→ ASSIGNMENT
Only the lines from the line containing "left_click_drag(566, 228, 560, 223)" to the end of the entries, both included, belong in your answer, and each must match exactly.

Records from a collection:
------------------------
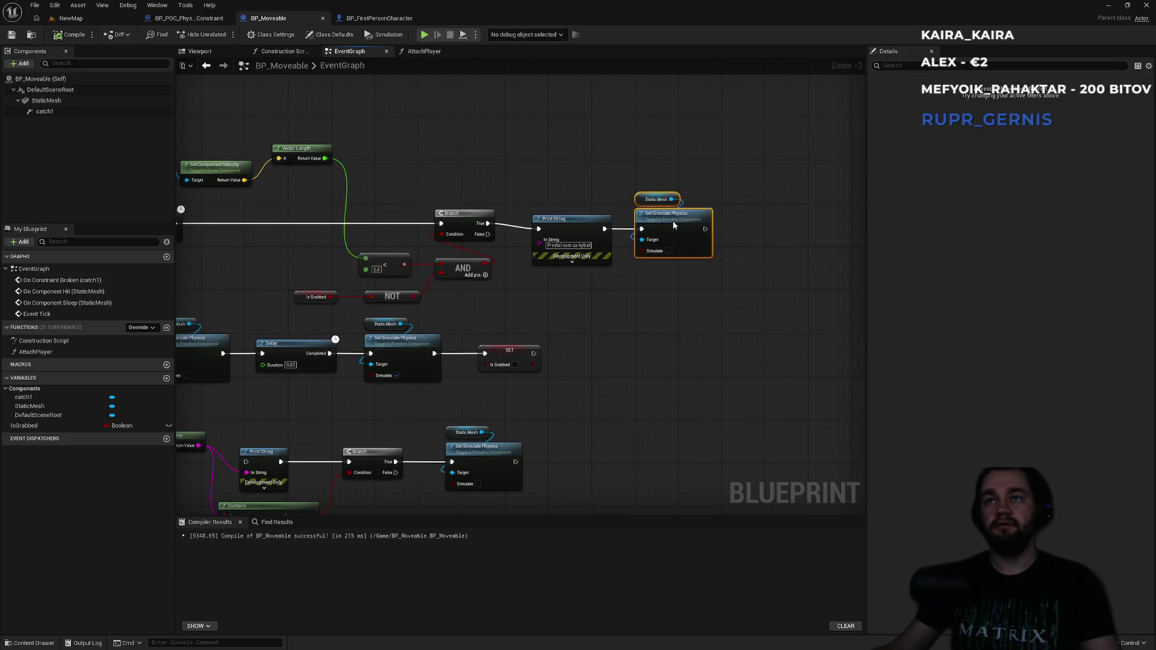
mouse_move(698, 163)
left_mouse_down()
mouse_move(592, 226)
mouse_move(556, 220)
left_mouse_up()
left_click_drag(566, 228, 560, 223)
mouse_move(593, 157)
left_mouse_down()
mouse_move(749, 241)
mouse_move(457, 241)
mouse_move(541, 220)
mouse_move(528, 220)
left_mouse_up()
------------------------
→ ANSWER BOX
left_click_drag(566, 228, 560, 223)
mouse_move(593, 157)
left_mouse_down()
mouse_move(749, 241)
mouse_move(457, 241)
mouse_move(541, 220)
mouse_move(528, 220)
left_mouse_up()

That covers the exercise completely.